Logo

Eğitim Giderleri Açısından Merkezi Yönetim Bütçesi

Kategori: Politika Notları Tarih: 02 Nisan 2021

Yazarlar

Özet

İLKE Vakfı olarak Türkiye’de eğitim alanının güçlenmesini sağlayacak çalışmalar yaparak bütün dünyada eğitimde fırsat eşitliğinin ve adaletin sağlanmasına katkı sunacak bir birikim oluşturmak üzere kurduğumuz Eğitim Politikaları ve Araştırma Merkezi (EPAM) yayımladığı politika notlarına bir yenisini daha ekledi! Kadir Şafak Sağ, “Eğitim Giderleri Açısından Merkezi Yönetim Bütçesi: Mevcut Durum ve Politika Önerileri” başlıklı politika notunu, İLKE Vakfı için kaleme aldı.

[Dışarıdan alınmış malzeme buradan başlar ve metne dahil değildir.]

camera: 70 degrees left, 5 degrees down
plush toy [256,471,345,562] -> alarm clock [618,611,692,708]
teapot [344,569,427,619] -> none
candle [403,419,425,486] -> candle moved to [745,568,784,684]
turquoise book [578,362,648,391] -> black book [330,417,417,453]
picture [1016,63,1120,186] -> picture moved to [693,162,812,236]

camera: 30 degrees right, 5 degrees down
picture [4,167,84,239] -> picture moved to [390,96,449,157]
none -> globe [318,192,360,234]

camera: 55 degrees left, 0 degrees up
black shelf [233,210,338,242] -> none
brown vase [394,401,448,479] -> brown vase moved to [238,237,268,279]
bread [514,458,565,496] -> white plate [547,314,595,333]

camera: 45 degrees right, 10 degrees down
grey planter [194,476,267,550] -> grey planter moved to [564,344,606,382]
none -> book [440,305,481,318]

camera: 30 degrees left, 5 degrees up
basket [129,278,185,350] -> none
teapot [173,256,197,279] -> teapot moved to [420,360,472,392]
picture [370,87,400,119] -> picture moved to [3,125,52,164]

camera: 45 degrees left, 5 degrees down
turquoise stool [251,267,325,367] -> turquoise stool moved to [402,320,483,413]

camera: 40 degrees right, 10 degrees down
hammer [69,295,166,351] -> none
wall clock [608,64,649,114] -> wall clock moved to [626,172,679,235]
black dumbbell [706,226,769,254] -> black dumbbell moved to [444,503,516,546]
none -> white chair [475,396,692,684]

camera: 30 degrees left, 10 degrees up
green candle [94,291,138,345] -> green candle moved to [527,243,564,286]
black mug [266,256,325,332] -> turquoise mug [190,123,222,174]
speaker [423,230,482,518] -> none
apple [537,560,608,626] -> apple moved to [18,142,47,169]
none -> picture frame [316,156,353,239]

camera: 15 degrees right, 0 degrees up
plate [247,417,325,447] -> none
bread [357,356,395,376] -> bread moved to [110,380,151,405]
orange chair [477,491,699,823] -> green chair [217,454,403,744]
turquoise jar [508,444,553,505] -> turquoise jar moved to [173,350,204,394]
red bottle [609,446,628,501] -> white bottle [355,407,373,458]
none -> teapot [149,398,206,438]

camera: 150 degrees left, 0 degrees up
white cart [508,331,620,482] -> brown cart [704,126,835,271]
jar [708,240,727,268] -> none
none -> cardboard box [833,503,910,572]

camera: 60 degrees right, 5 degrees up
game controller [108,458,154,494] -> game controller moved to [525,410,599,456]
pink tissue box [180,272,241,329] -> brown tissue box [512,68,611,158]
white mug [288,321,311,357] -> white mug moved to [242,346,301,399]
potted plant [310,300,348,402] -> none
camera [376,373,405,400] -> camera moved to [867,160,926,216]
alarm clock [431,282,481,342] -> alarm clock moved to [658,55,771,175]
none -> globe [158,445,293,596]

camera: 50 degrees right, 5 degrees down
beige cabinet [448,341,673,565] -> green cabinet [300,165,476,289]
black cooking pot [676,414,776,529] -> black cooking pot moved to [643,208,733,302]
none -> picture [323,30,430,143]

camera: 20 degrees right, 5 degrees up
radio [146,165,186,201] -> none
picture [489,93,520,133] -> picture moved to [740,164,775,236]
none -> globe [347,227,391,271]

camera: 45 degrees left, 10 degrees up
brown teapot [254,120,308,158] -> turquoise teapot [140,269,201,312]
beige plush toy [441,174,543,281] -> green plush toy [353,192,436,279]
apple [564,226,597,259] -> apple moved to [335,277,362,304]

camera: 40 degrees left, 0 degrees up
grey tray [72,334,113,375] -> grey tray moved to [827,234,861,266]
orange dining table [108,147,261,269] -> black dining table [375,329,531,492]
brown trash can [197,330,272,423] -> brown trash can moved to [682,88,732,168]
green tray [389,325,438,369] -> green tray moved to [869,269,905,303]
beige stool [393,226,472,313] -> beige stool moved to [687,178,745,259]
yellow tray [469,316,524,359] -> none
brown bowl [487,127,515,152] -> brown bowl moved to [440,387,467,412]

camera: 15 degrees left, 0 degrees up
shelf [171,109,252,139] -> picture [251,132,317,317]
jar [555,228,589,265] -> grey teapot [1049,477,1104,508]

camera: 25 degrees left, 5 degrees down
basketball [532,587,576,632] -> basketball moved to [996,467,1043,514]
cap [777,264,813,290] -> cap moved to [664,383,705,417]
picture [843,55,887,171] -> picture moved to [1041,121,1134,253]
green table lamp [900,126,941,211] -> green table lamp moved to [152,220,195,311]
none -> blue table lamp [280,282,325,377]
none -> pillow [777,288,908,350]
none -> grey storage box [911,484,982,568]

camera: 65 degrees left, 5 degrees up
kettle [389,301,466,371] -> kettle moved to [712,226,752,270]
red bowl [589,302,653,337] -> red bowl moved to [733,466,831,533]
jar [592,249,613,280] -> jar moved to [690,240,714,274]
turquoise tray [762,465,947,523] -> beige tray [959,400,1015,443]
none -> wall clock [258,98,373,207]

Devlet idarelerine ait geliri ifade eden Merkezi Yönetim Bütçesinin son beş yılına baktığımızda giderlerin bir önceki yılın enflasyon oranının üzerinde bir artış göstermiştir. Bu durum, bütçeyi elde eden kamu kurum ve kuruluşları için olumlu olsa da devletin bütçe dengesini bozmaktadır. Bakanlıklar, merkezi yönetim ve çeşitli gelirlerle elde ettikleri bütçelerini; personel giderleri, SGK giderleri, mal ve hizmet alım giderleri, cari transferler ve sermaye giderleri gibi kalemlerde kullanmaktadır. Bakanlıkların bütçeleri karşılaştırılırken maaş ve SGK giderleri dışındaki bütçelerini karşılaştırmak daha sağlıklı olacaktır. Bu doğrultuda, Merkezi Yönetim Bütçesinde en büyük payın eğitime ayrıldığını söylemek mümkündür. Ancak bakanlıkların personel sayıları ve hizmet verdikleri grubun mevcudu göz önünde bulundurulduğunda, Millî Eğitim Bakanlığı, yaklaşık 1.100.000 personel ve 18 milyonun üzerinde öğrenci sayısı ile doğrudan hizmet ettiği nüfus en yüksek bakanlıktır. Bu çalışmada, Merkezi Yönetim Bütçesi verilerinden hareketle MEB bütçesi incelenmiş ve Türkiye’de eğitimin gelişmesinin önündeki engellerden biri olan eğitim bütçesinin yeniden ele alınması için somut politika önerileri sunulmuştur.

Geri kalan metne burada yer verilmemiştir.